::: Extract provided

We have some horses that are not listed yet on the website. There are also three new girls still being evaluated up in Michigan and two of them are in foal. We'll be looking for more experienced foaling out homes to adopt them to.

Our biggest story of the moment is that Teddy, owned by Paula, competes with him in CDE. She recently had him inspected and registered so now they will be going to WORLDS!!!!!

Ten, dang it, no one still wants big ole 13.3 hand high Ten......yet. I'll find someone perfect for him if its the last thing I do.


----------



## stormy (Aug 2, 2010)

Marty, do you know what became of stumpy, the stud with the baseball bat for an artificial leg? I sent them your way and would love to know where he is today!


----------



## Hosscrazy (Aug 3, 2010)

Marty - are you able to share with us where Tinkerbell went?

Liz R.


----------



## Gini (Aug 3, 2010)

Hosscrazy said:


> Marty - are you able to share with us where Tinkerbell went?
> 
> Liz R.

::::::
::: Provided information

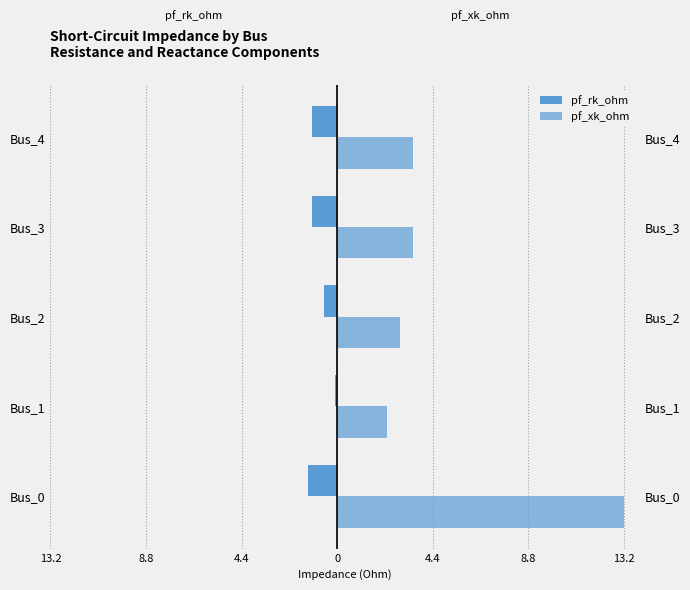

Read the pf_xk_ohm value at Bus_2.

2.9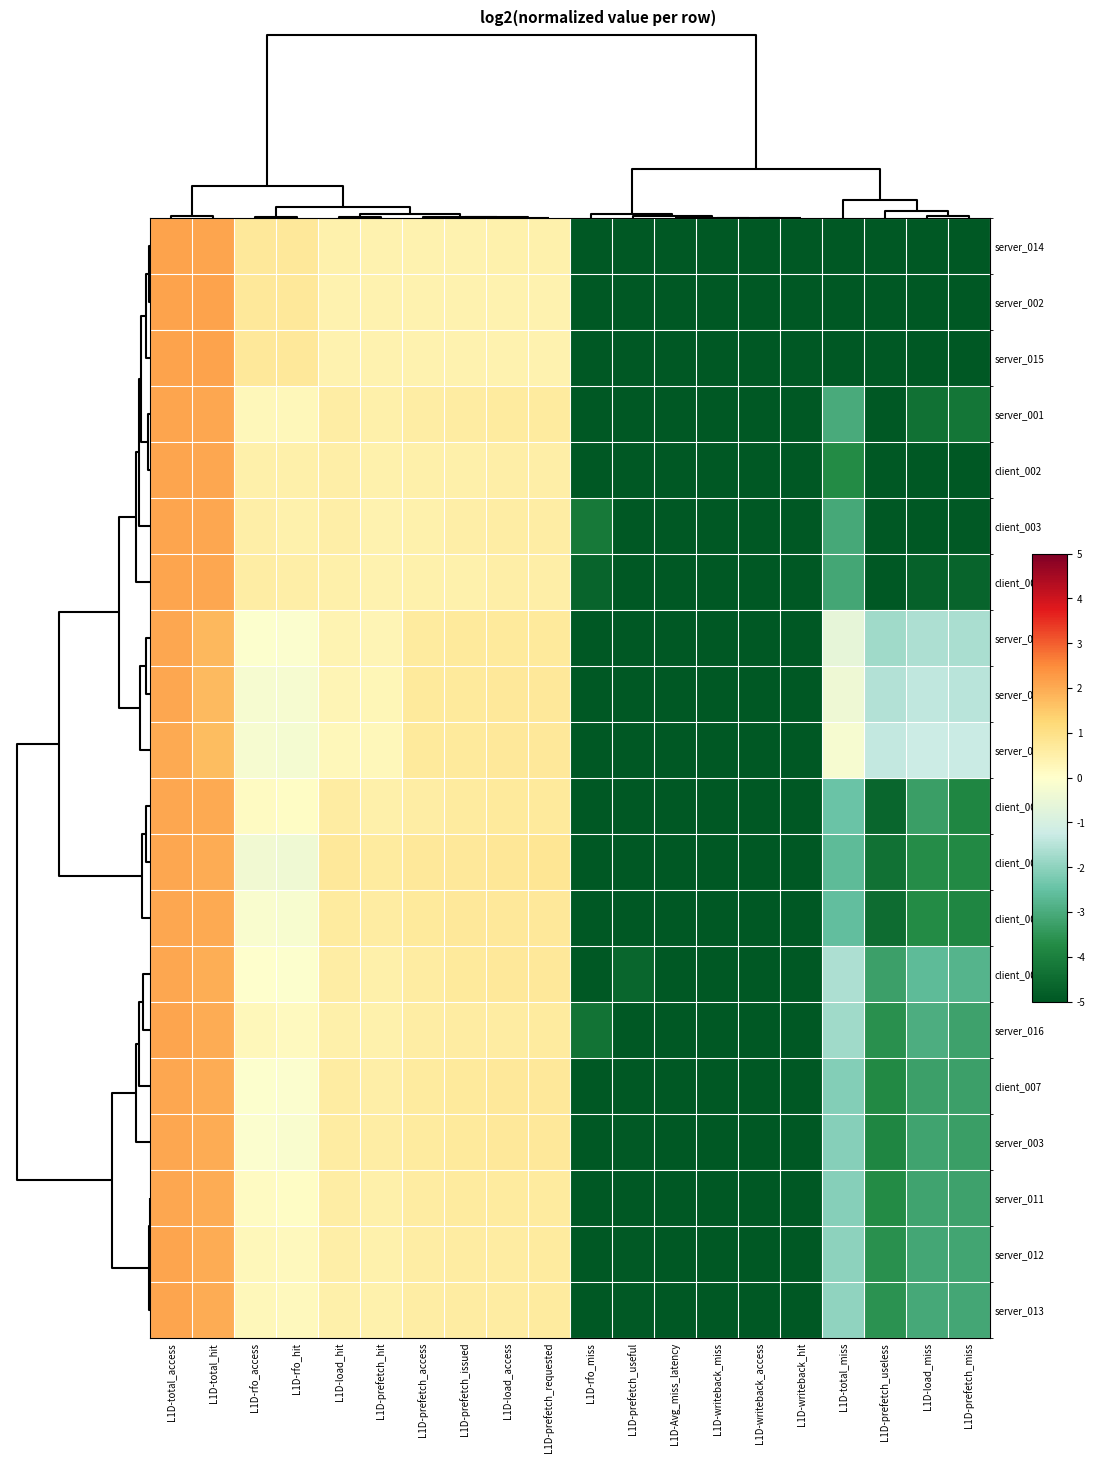

List the series in order of their peak value, lowest first.

server_009, server_004, server_010, client_001, client_008, server_003, client_007, client_004, client_006, server_011, server_013, server_016, server_012, server_001, client_003, client_002, client_005, server_014, server_015, server_002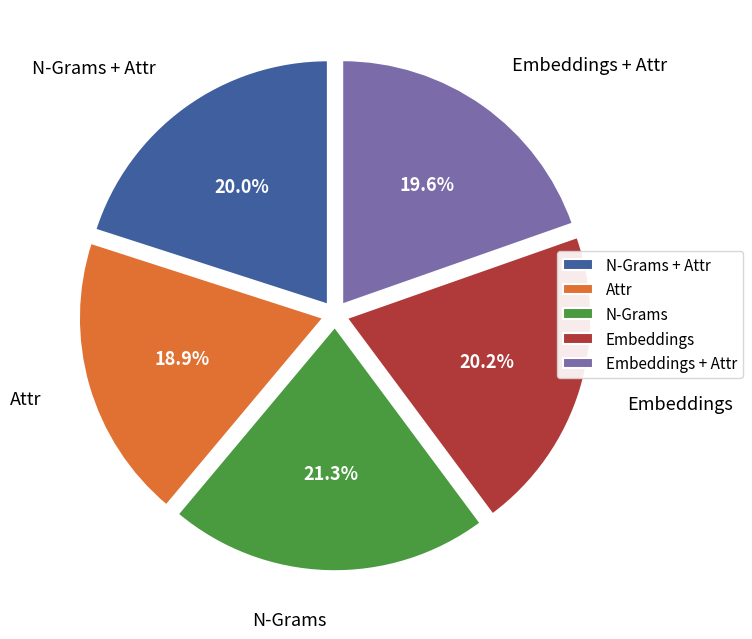

Is it true that Attr is 19% of the pie?

True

::::::

# What needs to be done:
Translate this sentence from the forum thread about horses into Spanish: "Marty - are you able to share with us where Tinkerbell went?"

# Your solution:
Marty, ¿puedes compartir con nosotros adónde fue Tinkerbell?